Jennifer Love Hewitt Forced To Fend Off ‘Gross’ Media Questions About Her Breasts As A Teenage Actor – Jennifer Love Hewitt is looking back at the “incredibly inappropriate” media attention she received surrounding her body in the early ’00s.
Jennifer Love Hewitt Forced To Fend Off ‘Gross’ Media Questions About Her Breasts As A Teenage Actor:
Jennifer Love Hewitt has reflected on the “incredibly inappropriate” media attention she received surrounding her body when she was a teenager.
The actor recalled how she was treated in a new interview about Heartbreakers, the 2001 romantic comedy crime movie about a mother-daughter team (Hewitt and Sigourney Weaver) who swindle wealthy men out of their money.
“It’s interesting,” she told Vulture. “I just watched the Britney Spears documentary and there’s that whole section in there, talking about her breasts. At the time that I was going through it, and interviewers were asking what now would be incredibly inappropriate, gross things, it didn’t feel that way.
“I mean, I was in barely any clothing the whole movie [Heartbreakers]. For some reason, in my brain, I was able to just go, ‘Okay, well, I guess they wouldn’t be asking if it was inappropriate.’”
She said the unwanted attention began after she starred in 1997’s I Know What You Did Last Summer when she was 18, “because that was the first time that I had worn a low top”.

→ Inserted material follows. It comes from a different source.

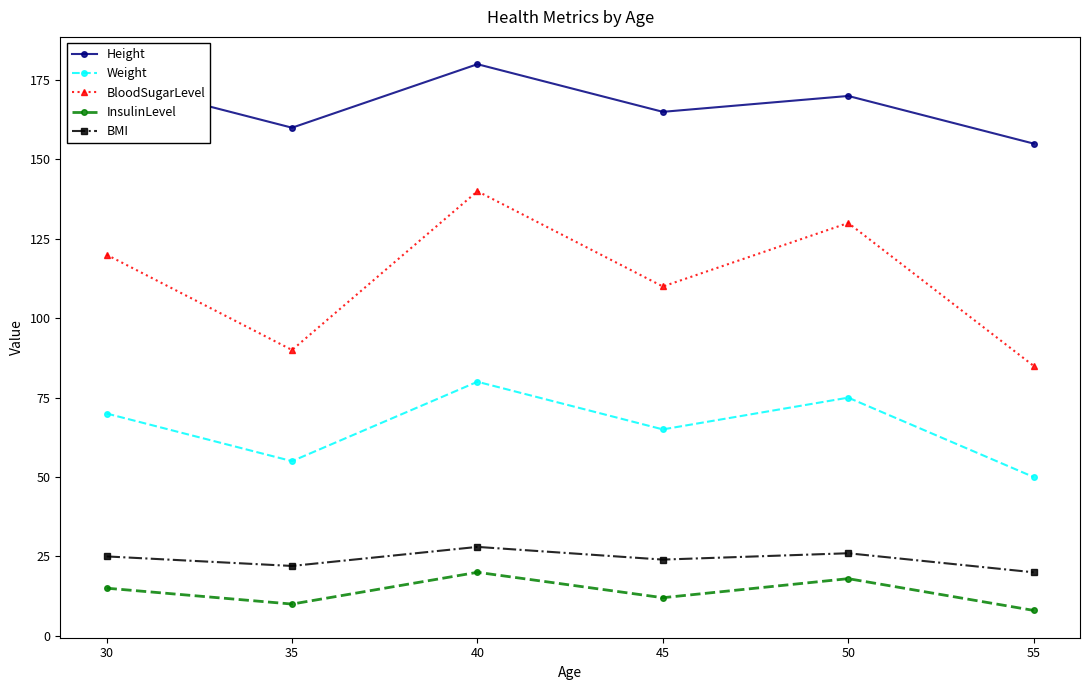

How many data points does each series have?

6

“It really started with I Know What You Did Last Summer, because that was the first time that I had worn a low top, and on Party of Five, my body was very covered,” she shared. “At a press junket for I Know or I Still Know What You Did Last Summer, I remember purposely wearing a T-shirt that said “Silicone Free” on it because I was so annoyed, and I knew something about boobs was gonna be the first question out of [reporters’] mouths. I was really tired of that conversation.”
Jennifer Love Hewitt Recalls ‘Incredibly Inappropriate’ Interview Questions After ‘Heartbreakers’:
And the conversation only continued with Heartbreakers.
“With Heartbreakers, that was a big part of it. I was disappointed that it was all about body stuff, because I had really worked hard in that movie to do a good job as an actress,” Hewitt admitted. “So I remember one specific moment wishing that the acting had overshadowed all that — that for five minutes, they had said I was really great in the movie versus made a body comment.”
The 42-year-old, who is a mother to a young daughter, wishes she hadn’t laughed off some of those inappropriate questions at the time.
“Now that I’m older, I think, ‘Gosh, I wish that I had known how inappropriate that was so I could have defended myself somehow or just not answered those questions.’ I laughed it off a lot of the time, and I wish maybe I hadn’t,” she said.
Hewitt hopes that this time of reckoning will prevent young actresses from having to engage in those kinds of conversations.
“When I watched that Britney Spears documentary, it hurt my heart a little bit, because I remember in hindsight having that feeling. I’m really grateful that we’re in a time where, hopefully, that narrative is going to change for young girls who are coming up now, and they won’t have to have those conversations,” she shared.